Yang Perlu Dikerjakan:
Ringkaslah teks halaman tentang keributan di depan kantor dalam dua kalimat.

Teks Halaman:
++++++++
Senin, 26 November 2007

Uang..uang....

Pagi tadi.. ada keributan kecil di depan kantorku. Dari beranda di lantai 2, aku coba memastikan apa yang terjadi di bawah sana. Ternyata ada segerombolan orang (laki2 dan perempuan) dengan beberapa sepeda motor + satu buah mobil dengan kapasitas angkut yang besar. Satu sama lain, terlihat bercengkrama dengan akrab.
Hanya bisa bertanya dalam hati, apa yang mereka lakukan di bawah sana....
Tak lama berselang, datanglah sebuah mobil pick up yang biasa angkut motor hasil curian, penuh dengan anak - anak SD. Yang kalo boleh kunilai dari penampilannya, mereka adalah murid - murid SD pinggiran. Dan yang membuatku semakin bertanya - tanya, gerombolan anak - anak tadi, ikut bergabung bersama gerombolan orang - orang dewasa lain yang lebih dulu hadir sebelum mereka. Sepertinya mereka saling kenal, karena beberapa anak saling panggil & beberapa juga cium tangan.

Tak kupindah posisi berdiriku sambil terus memantau mereka dari beranda atas. Hingga kudengar beberapa anak muda yang terlihat seperti aktivis, mulai berbicara melalui pengeras suara.
"Adek2...bapak2..ibu2.. mari kita berbaris dengan rapi....sambil mengantarkan Mas Sudarno ke Kejaksaan Agung!" Kurang lebih itu yang ia ucapkan, diikuti dengan anak - anak SD dan beberapa orang dewasa yang mulai membentuk barisan.
Beberapa anak muda lain yang sepertinya aktivis tadi, juga terlihat mulai membagi - bagikan poster - poster dan kertas berisi tulisan yang besar - besar.
++++++++
Entri yang Disediakan:

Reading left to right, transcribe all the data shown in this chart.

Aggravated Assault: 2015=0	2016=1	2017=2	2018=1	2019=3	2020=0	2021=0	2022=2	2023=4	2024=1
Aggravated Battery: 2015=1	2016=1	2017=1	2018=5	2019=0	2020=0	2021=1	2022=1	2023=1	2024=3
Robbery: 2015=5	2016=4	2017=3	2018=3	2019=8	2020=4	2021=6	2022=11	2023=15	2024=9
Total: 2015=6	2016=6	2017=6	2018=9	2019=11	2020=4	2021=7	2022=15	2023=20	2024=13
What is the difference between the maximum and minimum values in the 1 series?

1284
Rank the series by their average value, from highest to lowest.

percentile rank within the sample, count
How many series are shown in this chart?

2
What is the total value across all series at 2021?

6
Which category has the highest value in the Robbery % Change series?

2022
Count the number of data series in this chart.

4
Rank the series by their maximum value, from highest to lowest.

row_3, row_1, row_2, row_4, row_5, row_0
++++++++
Jawaban Tugas:
Dari beranda lantai 2, penulis melihat segerombolan orang dewasa dengan sepeda motor dan sebuah mobil berkumpul di depan kantornya, lalu sebuah mobil pick up penuh anak-anak SD datang dan bergabung dengan mereka. Beberapa anak muda yang tampak seperti aktivis kemudian mengajak mereka berbaris lewat pengeras suara untuk mengantarkan Mas Sudarno ke Kejaksaan Agung dan mulai membagikan poster serta kertas bertulisan besar.